Big data and analytics are going to make the CLO’s job easier. That is a bold statement given the challenge of getting in front of this kind of technology. However, once mastered, these tools enable learning leaders to make confident, evidence-based decisions.
They can track and predict what works and what doesn’t, and demonstrate impact on business results from learning initiatives. They help with questions such as: Which part of our sales program results in more people achieving quota? What is the reduction in time-to-competency for new service advisers who complete the enhanced program?
To make the most of it, first CLOs need to get up to speed on big data and analytics. Jenny Dearborn, senior vice president and CLO for SAP, an enterprise software company, brought in an expert to coach her and her team on big data. She said the most important part was adopting an analytics mindset to understand the methods and potential of these tools for the learning function.
Second, you need data specialists on the team. Kevin Oakes, CEO of human capital research firm Institute for Corporate Productivity, said a lack of analytical skills is the biggest roadblock to useful big data projects. The ability to transform enormous data sets into insight is critical and hard to acquire. Data analysts are in high demand, and few know the learning function. If hiring externally isn’t an option, some suggest hiring a college graduate with data skills, believing it is easier to train an analyst about learning metrics than to train a learning specialist on analytics.
Third, start your plan with the business impact in mind. Answer questions like: What business problem are we trying to solve? What results will the learning initiative influence? What data sets are needed to demonstrate the business benefit of the learning initiative?
Fourth, conduct a pilot. Dearborn said a test project allows the team to become familiar with the tools and to work out any kinks before a major program is launched.
Fifth, identify the right data — the data needed for insights and to track key results. It should meet the five V’s: volume — large amounts of data; velocity — timely data; variety — various types of data; value — relevant data; and veracity — reliable data.
Jeffrey Berk, chief operations officer for KnowledgeAdvisors, a CEB company focused on learning and talent metrics, said to collect data on the business outcomes likely to be affected, such as net promoter scores, customer satisfaction, employee engagement, time to competency and indicators of business alignment. One can then evaluate impact by comparing results internally, to external benchmarks or to business goals.

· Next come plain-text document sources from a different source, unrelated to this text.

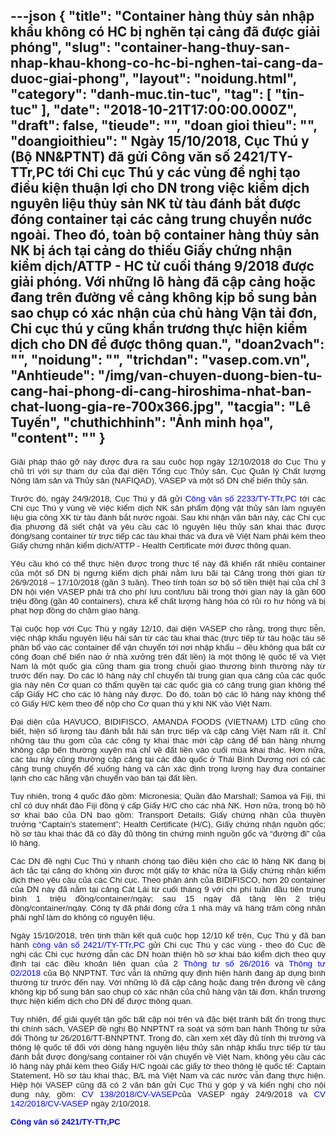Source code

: ---json
{
    "title": "Container hàng thủy sản nhập khẩu không có HC bị nghẽn tại cảng đã được giải phóng",
    "slug": "container-hang-thuy-san-nhap-khau-khong-co-hc-bi-nghen-tai-cang-da-duoc-giai-phong",
    "layout": "noidung.html",
    "category": "danh-muc.tin-tuc",
    "tag": [
        "tin-tuc"
    ],
    "date": "2018-10-21T17:00:00.000Z",
    "draft": false,
    "tieude": "",
    "doan gioi thieu": "",
    "doangioithieu": " Ngày 15/10/2018, Cục Thú y (Bộ NN&PTNT) đã gửi Công văn số 2421/TY-TTr,PC tới Chi cục Thú y các vùng đề nghị tạo điều kiện thuận lợi cho DN trong việc kiểm dịch nguyên liệu thủy sản NK từ tàu đánh bắt được đóng container tại các cảng trung chuyển nước ngoài. Theo đó, toàn bộ container hàng thủy sản NK bị ách tại cảng do thiếu Giấy chứng nhận kiểm dịch/ATTP - HC từ cuối tháng 9/2018 được giải phóng. Với những lô hàng đã cập cảng hoặc đang trên đường về cảng không kịp bổ sung bản sao chụp có xác nhận của chủ hàng Vận tải đơn, Chi cục thú y cũng khẩn trương thực hiện kiểm dịch cho DN để được thông quan.",
    "doan2vach": "",
    "noidung": "",
    "trichdan": "vasep.com.vn",
    "Anhtieude": "/img/van-chuyen-duong-bien-tu-cang-hai-phong-di-cang-hiroshima-nhat-ban-chat-luong-gia-re-700x366.jpg",
    "tacgia": "Lê Tuyến",
    "chuthichhinh": "Ảnh minh họa",
    "__content__": ""
}
---
<p style="margin-left:0in; margin-right:0in; text-align:justify"><span style="font-size:13px"><span style="color:#1b1b1b"><span style="font-family:Arial"><span style="background-color:#ffffff"><span style="font-size:10pt"><span style="font-family:Arial,sans-serif">Giải ph&aacute;p th&aacute;o gỡ n&agrave;y được đưa ra sau cuộc họp ng&agrave;y 12/10/2018 do Cục Th&uacute; y chủ tr&igrave; với sự tham dự của đại diện Tổng cục Thủy sản, Cục Quản l&yacute; Chất lượng N&ocirc;ng l&acirc;m sản v&agrave; Thủy sản (NAFIQAD), VASEP v&agrave; một số DN chế biến thủy sản.</span></span></span></span></span></span></p>

<p style="margin-left:0in; margin-right:0in; text-align:justify"><span style="font-size:13px"><span style="color:#1b1b1b"><span style="font-family:Arial"><span style="background-color:#ffffff"><span style="font-size:10pt"><span style="font-family:Arial,sans-serif">Trước đ&oacute;, ng&agrave;y 24/9/2018, Cục Th&uacute; y đ&atilde; gửi&nbsp;<a href="http://vasep.com.vn/Thu-Vien-Van-Ban/1123_53257/Cong-van-2233TY-TTrPC-kiem-dich-nhap-khau-san-pham-dong-vat-thuy-san-lam-nguyen-lieu-gia-cong-xuat-khau-tu-tau-danh-bat-nuoc-ngoai.htm" style="transition:color 0.3s ease-out 0s; text-decoration:none" target="http://vasep.com.vn/Thu-Vien-Van-Ban/1123_53257/Cong-van-2233TY-TTrPC-kiem-dich-nhap-khau-san-pham-dong-vat-thuy-san-lam-nguyen-lieu-gia-cong-xuat-khau-tu-tau-danh-bat-nuoc-ngoai.htm"><span style="color:#0000ff">C&ocirc;ng văn số 2233/TY-TTr,PC&nbsp;</span></a>tới c&aacute;c Chi cục Th&uacute; y v&ugrave;ng về việc kiểm dịch NK sản phẩm động vật thủy sản l&agrave;m nguy&ecirc;n liệu gia c&ocirc;ng XK từ t&agrave;u đ&aacute;nh bắt nước ngo&agrave;i. Sau khi nhận văn bản n&agrave;y, c&aacute;c Chi cục địa phương đ&atilde; siết chặt v&agrave; y&ecirc;u cầu c&aacute;c l&ocirc; nguy&ecirc;n liệu thủy sản khai th&aacute;c được đ&oacute;ng/sang container từ trực tiếp c&aacute;c t&agrave;u khai th&aacute;c v&agrave; đưa về Việt Nam phải k&egrave;m theo Giấy chứng nhận kiểm dịch/ATTP - Health Certificate mới được th&ocirc;ng quan.</span></span></span></span></span></span></p>

<p style="margin-left:0in; margin-right:0in; text-align:justify"><span style="font-size:13px"><span style="color:#1b1b1b"><span style="font-family:Arial"><span style="background-color:#ffffff"><span style="font-size:10pt"><span style="font-family:Arial,sans-serif">Y&ecirc;u cầu kh&oacute; c&oacute; thể thực hiện được trong thực tế n&agrave;y đ&atilde; khiến rất nhiều container của một số DN bị ngưng kiểm dịch phải nằm lưu b&atilde;i tại Cảng trong thời gian từ 26/9/2018 &ndash; 17/10/2018<strong>&nbsp;</strong>(gần 3 tuần). Theo t&iacute;nh to&aacute;n sơ bộ số tiền thiệt hại của chỉ 3 DN hội vi&ecirc;n VASEP phải trả cho ph&iacute; lưu cont/lưu b&atilde;i trong thời gian n&agrave;y l&agrave; gần 600 triệu đồng (gần 40 containers), chưa kể chất lượng h&agrave;ng h&oacute;a c&oacute; rủi ro hư hỏng v&agrave; bị phạt hợp đồng do chậm giao h&agrave;ng.</span></span></span></span></span></span></p>

<p style="margin-left:0in; margin-right:0in; text-align:justify"><span style="font-size:13px"><span style="color:#1b1b1b"><span style="font-family:Arial"><span style="background-color:#ffffff"><span style="font-size:10pt"><span style="font-family:Arial,sans-serif">Tại cuộc họp với Cục Th&uacute; y ng&agrave;y 12/10, đại diện VASEP cho rằng, trong thực tiễn, việc nhập khẩu nguy&ecirc;n liệu hải sản từ c&aacute;c t&agrave;u khai th&aacute;c (trực tiếp từ t&agrave;u hoặc t&agrave;u sẽ ph&acirc;n bổ v&agrave;o c&aacute;c container để vận chuyển tới nơi nhập khẩu &ndash; đều kh&ocirc;ng qua bất cứ c&ocirc;ng đoạn chế biến n&agrave;o ở nh&agrave; xưởng tr&ecirc;n đất liền) l&agrave; một th&ocirc;ng lệ quốc tế v&agrave; Việt Nam l&agrave; một quốc gia cũng tham gia trong chuỗi giao thương b&igrave;nh thường n&agrave;y từ trước đến nay. Do c&aacute;c l&ocirc; h&agrave;ng n&agrave;y chỉ chuyển tải trung gian qua cảng của c&aacute;c quốc gia n&agrave;y n&ecirc;n Cơ quan c&oacute; thẩm quyền tại c&aacute;c quốc gia c&oacute; cảng trung gian kh&ocirc;ng thể cấp Giấy HC cho c&aacute;c l&ocirc; h&agrave;ng n&agrave;y được. Do đ&oacute;, to&agrave;n bộ c&aacute;c l&ocirc; h&agrave;ng n&agrave;y kh&ocirc;ng thể c&oacute; Giấy H/C k&egrave;m theo để nộp cho Cơ quan th&uacute; y khi NK v&agrave;o Việt Nam.</span></span></span></span></span></span></p>

<p style="margin-left:0in; margin-right:0in; text-align:justify"><span style="font-size:13px"><span style="color:#1b1b1b"><span style="font-family:Arial"><span style="background-color:#ffffff"><span style="font-size:10pt"><span style="font-family:Arial,sans-serif">Đại diện của HAVUCO, BIDIFISCO,&nbsp;</span></span><span style="font-size:10pt"><span style="font-family:Arial,sans-serif">AMANDA FOODS (VIETNAM) LTD cũng cho biết, hiện số lượng t&agrave;u đ&aacute;nh bắt hải sản trực tiếp v&agrave; cập cảng Việt Nam rất &iacute;t. Chỉ những t&agrave;u thu gom của c&aacute;c c&ocirc;ng ty khai th&aacute;c mới cập cảng để b&aacute;n h&agrave;ng nhưng kh&ocirc;ng cập bến thường xuy&ecirc;n m&agrave; chỉ về đất liền v&agrave;o cuối m&ugrave;a khai th&aacute;c. Hơn nữa, c&aacute;c t&agrave;u n&agrave;y cũng thường cập cảng tại c&aacute;c đảo quốc ở Th&aacute;i B&igrave;nh Dương nơi c&oacute; c&aacute;c cảng trung chuyển để xuống h&agrave;ng v&agrave; c&acirc;n x&aacute;c định trọng lượng hay đưa container lạnh cho c&aacute;c h&atilde;ng vận chuyển v&agrave;o b&aacute;n tại đất liền.</span></span></span></span></span></span></p>

<p style="margin-left:0in; margin-right:0in; text-align:justify"><span style="font-size:13px"><span style="background-color:#ffffff"><span style="color:#1b1b1b"><span style="font-family:Arial"><span style="font-size:10pt"><span style="font-family:Arial,sans-serif">Tuy nhi&ecirc;n, trong 4 quốc đảo gồm:&nbsp;</span></span><span style="font-size:10pt"><span style="font-family:Arial,sans-serif">Micronesia; Quần đảo Marshall; Samoa v&agrave; Fiji, th&igrave; chỉ c&oacute; duy nhất đảo Fiji đồng &yacute; cấp Giấy H/C cho c&aacute;c nh&agrave; NK. Hơn nữa, trong bộ hồ sơ khai b&aacute;o của DN bao gồm:&nbsp;</span></span><span style="font-size:10pt"><span style="font-family:Arial,sans-serif">Transport Details;&nbsp;</span></span><span style="font-size:10pt"><span style="font-family:Arial,sans-serif">Giấy chứng nhận của thuyền trưởng &ldquo;Captain&rsquo;s statement&rdquo;; Health Certificate (H/C), Giấy chứng nhận nguồn gốc; hồ sơ t&agrave;u khai th&aacute;c&nbsp;đ&atilde; c&oacute; đầy đủ th&ocirc;ng tin chứng minh nguồn gốc v&agrave; &ldquo;đường đi&rdquo; của l&ocirc; h&agrave;ng.</span></span></span></span></span></span></p>

<p style="margin-left:0in; margin-right:0in; text-align:justify"><span style="font-size:13px"><span style="background-color:#ffffff"><span style="color:#1b1b1b"><span style="font-family:Arial"><span style="font-size:10pt"><span style="font-family:Arial,sans-serif">C&aacute;c DN đề nghị Cục Th&uacute; y nhanh ch&oacute;ng tạo điều kiện cho c&aacute;c l&ocirc; h&agrave;ng NK đang bị &aacute;ch tắc tại cảng do kh&ocirc;ng xin được một giấy tờ kh&aacute;c nữa l&agrave; Giấy chứng nhận kiểm dịch theo y&ecirc;u cầu của c&aacute;c Chi cục. Theo phản &aacute;nh của BIDIFISCO, hơn 20 container của DN n&agrave;y đ&atilde; nằm tại cảng C&aacute;t L&aacute;i từ cuối th&aacute;ng 9 với chi ph&iacute; tuần đầu ti&ecirc;n trung b&igrave;nh 1 triệu đồng/container/ng&agrave;y; sau 15 ng&agrave;y đ&atilde; tăng l&ecirc;n 2 triệu đồng/container/ng&agrave;y. C&ocirc;ng ty đ&atilde; phải đ&oacute;ng cửa 1 nh&agrave; m&aacute;y v&agrave; h&agrave;ng trăm c&ocirc;ng nh&acirc;n phải nghỉ l&agrave;m do kh&ocirc;ng c&oacute; nguy&ecirc;n liệu.</span></span></span></span></span></span></p>

<p style="margin-left:0in; margin-right:0in; text-align:justify"><span style="font-size:13px"><span style="color:#1b1b1b"><span style="font-family:Arial"><span style="background-color:#ffffff"><span style="font-size:10pt"><span style="font-family:Arial,sans-serif">Ng&agrave;y 15/10/2018, tr&ecirc;n tinh thần kết quả cuộc họp 12/10 kể tr&ecirc;n, Cục Th&uacute; y đ&atilde; ban h&agrave;nh&nbsp;<a href="http://vasep.com.vn/Thu-Vien-Van-Ban/1054_53386/Cong-van-2421TY-TTrPC-tao-dieu-kien-thuan-loi-cho-DN-trong-viec-kiem-dich-nguyen-lieu-thuy-san-NK-tu-tau-danh-bat-duoc-dong-Container-tai-cang-trung-chuyen-nuoc-ngoai.htm" style="transition:color 0.3s ease-out 0s; text-decoration:none" target="http://vasep.com.vn/Thu-Vien-Van-Ban/1054_53386/Cong-van-2421TY-TTrPC-tao-dieu-kien-thuan-loi-cho-DN-trong-viec-kiem-dich-nguyen-lieu-thuy-san-NK-tu-tau-danh-bat-duoc-dong-Container-tai-cang-trung-chuyen-nuoc-ngoai.htm"><span style="color:#0000ff">c&ocirc;ng văn số 2421//TY-TTr,PC</span></a>&nbsp;gửi Chi cục Th&uacute; y c&aacute;c v&ugrave;ng - theo đ&oacute; Cục đề nghị c&aacute;c Chi cục hướng dẫn c&aacute;c DN ho&agrave;n thiện hồ sơ khai b&aacute;o kiểm dịch theo quy định tại c&aacute;c điều khoản li&ecirc;n quan của 2&nbsp;<a href="http://vasep.com.vn/Thu-Vien-Van-Ban/1123_44836/Thong-tu-so-262016TT-BNNPTNT-Quy-dinh-ve-kiem-dich-dong-vat-san-pham-dong-vat-thuy-san.htm" style="transition:color 0.3s ease-out 0s; text-decoration:none" target="http://vasep.com.vn/Thu-Vien-Van-Ban/1123_44836/Thong-tu-so-262016TT-BNNPTNT-Quy-dinh-ve-kiem-dich-dong-vat-san-pham-dong-vat-thuy-san.htm"><span style="color:#0000ff">Th&ocirc;ng tư số 26/2016</span></a>&nbsp;v&agrave;&nbsp;<a href="http://vasep.com.vn/Thu-Vien-Van-Ban/1123_50873/Thong-tu-022018TT-BNNPTNT-Sua-doi-bo-sung-Thong-tu-502015TT-BNNPTNT-Thong-tu-252013TT-BNNPTNT-Thong-tu-022006TT-BTS-Thong-tu-622008TT-BNN-va-Thong-tu-262016TT-BNNPTNT.htm" style="transition:color 0.3s ease-out 0s; text-decoration:none" target="http://vasep.com.vn/Thu-Vien-Van-Ban/1123_50873/Thong-tu-022018TT-BNNPTNT-Sua-doi-bo-sung-Thong-tu-502015TT-BNNPTNT-Thong-tu-252013TT-BNNPTNT-Thong-tu-022006TT-BTS-Thong-tu-622008TT-BNN-va-Thong-tu-262016TT-BNNPTNT.htm"><span style="color:#0000ff">Th&ocirc;ng tư 02/2018</span></a>&nbsp;của Bộ NNPTNT. Tức vẫn l&agrave; những quy định hiện h&agrave;nh đang &aacute;p dụng b&igrave;nh thường từ trước đến nay. Với những l&ocirc; đ&atilde; cập cảng hoặc đang tr&ecirc;n đường về cảng kh&ocirc;ng kịp bổ sung bản sao chụp c&oacute; x&aacute;c nhận của chủ h&agrave;ng vận tải đơn, khẩn trương thực hiện kiểm dịch cho DN để được th&ocirc;ng quan.</span></span></span></span></span></span></p>

<p style="margin-left:0in; margin-right:0in; text-align:justify"><span style="font-size:13px"><span style="color:#1b1b1b"><span style="font-family:Arial"><span style="background-color:#ffffff"><span style="font-size:10pt"><span style="font-family:Arial,sans-serif">Tuy nhi&ecirc;n, để giải quyết tận gốc bất cập n&oacute;i tr&ecirc;n v&agrave; đặc biệt tr&aacute;nh bất ổn trong thực thi ch&iacute;nh s&aacute;ch, VASEP đề nghị Bộ NNPTNT r&agrave; so&aacute;t v&agrave; sớm ban h&agrave;nh Th&ocirc;ng tư sửa đổi Th&ocirc;ng tư 26/2016/TT-BNNPTNT. Trong đ&oacute;, cần xem x&eacute;t đầy đủ t&iacute;nh thị trường v&agrave; th&ocirc;ng lệ quốc tế đối với d&ograve;ng h&agrave;ng nguy&ecirc;n liệu thủy sản nhập khẩu trực tiếp từ t&agrave;u đ&aacute;nh bắt được đ&oacute;ng/sang container rồi vận chuyển về Việt Nam, kh&ocirc;ng y&ecirc;u cầu c&aacute;c l&ocirc; h&agrave;ng n&agrave;y phải k&egrave;m theo Giấy H/C ngo&agrave;i c&aacute;c giấy tờ theo th&ocirc;ng lệ quốc tế: Captain Statement, Hồ sơ t&agrave;u khai th&aacute;c, B/L m&agrave; Việt Nam v&agrave; c&aacute;c nước vẫn đang thực hiện. Hiệp hội VASEP cũng đ&atilde; c&oacute; 2 văn bản gửi Cục Th&uacute; y g&oacute;p &yacute; v&agrave; kiến nghị&nbsp;cho nội dung n&agrave;y, gồm:&nbsp;<a href="http://vasep.com.vn/Thu-Vien-Van-Ban/73_53169/Cong-van-so-1382018CV-VASEP-gop-y-bo-sung-them-cho-du-thao-TT-sua-doi-bo-sung-TT-262016TT-BNNPTNT-ve-KD-TS.htm" style="transition:color 0.3s ease-out 0s; text-decoration:none" target="http://vasep.com.vn/Thu-Vien-Van-Ban/73_53169/Cong-van-so-1382018CV-VASEP-gop-y-bo-sung-them-cho-du-thao-TT-sua-doi-bo-sung-TT-262016TT-BNNPTNT-ve-KD-TS.htm"><span style="color:#0000ff">CV 138/2018/CV-VASEP</span></a>của VASEP ng&agrave;y 24/9/2018 v&agrave;&nbsp;<a href="http://vasep.com.vn/Thu-Vien-Van-Ban/73_53258/Cong-van-so-1422018CV-VASEP-vuong-mac-ve-thu-tuc-nhap-khau-nguyen-lieu-thuy-san-cho-san-xuat-XK.htm" style="transition:color 0.3s ease-out 0s; text-decoration:none" target="http://vasep.com.vn/Thu-Vien-Van-Ban/73_53258/Cong-van-so-1422018CV-VASEP-vuong-mac-ve-thu-tuc-nhap-khau-nguyen-lieu-thuy-san-cho-san-xuat-XK.htm"><span style="color:#0000ff">CV 142/2018/CV-VASEP</span></a>&nbsp;ng&agrave;y 2/10/2018.</span></span></span></span></span></span></p>

<p style="margin-left:0in; margin-right:0in; text-align:justify"><span style="font-size:13px"><span style="color:#1b1b1b"><span style="font-family:Arial"><span style="background-color:#ffffff"><a href="http://vasep.com.vn/Thu-Vien-Van-Ban/1054_53386/Cong-van-2421TY-TTrPC-tao-dieu-kien-thuan-loi-cho-DN-trong-viec-kiem-dich-nguyen-lieu-thuy-san-NK-tu-tau-danh-bat-duoc-dong-Container-tai-cang-trung-chuyen-nuoc-ngoai.htm" style="transition:color 0.3s ease-out 0s; text-decoration:none" target="http://vasep.com.vn/Thu-Vien-Van-Ban/1054_53386/Cong-van-2421TY-TTrPC-tao-dieu-kien-thuan-loi-cho-DN-trong-viec-kiem-dich-nguyen-lieu-thuy-san-NK-tu-tau-danh-bat-duoc-dong-Container-tai-cang-trung-chuyen-nuoc-ngoai.htm"><span style="color:#0000ff"><strong>C&ocirc;ng văn số 2421/TY-TTr,PC</strong></span></a></span></span></span></span></p>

Sixth, get access to the data you need. The promise of analytics comes from gathering existing organizationaldata. The stumbling blocks to access are evident when you hear comments like, Why can’t that system talk to ours? Why won’t that department give us the data? Why does it take so long for IT to get us what we need?
In time you will have all you need: sales data for those attending advanced sales courses, key performance indicators for management trainees, 360 scores and performance ratings for leaders and more. But access to these data sets requires collaboration with business units, human resources and IT.
Seventh, clean the data. Strip out old or irrelevant data, and segment it to use the portion needed. For example, if you are collecting data on sales training, you may need data on individuals’ bonus percentages, but not on their benefits packages.
Eighth, analyze the data. Use statistics, trend analyses and comparisons to see what insights emerge. This is the hardest part, and the one where magic happens.
Finally, report the business impact of the learning initiatives up the line, and make evidence-based decisions based on your insights.
CLOs will be spending lots of time — the rest of their careers, most likely — mastering analytics. It is now the nature of business and life. Thirty years ago we said the same thing about software for business. Twenty years ago it was the Internet and online learning. Ten years ago it was social and then mobile. Today it is big data and analytics that are fundamentally changing the business of learning.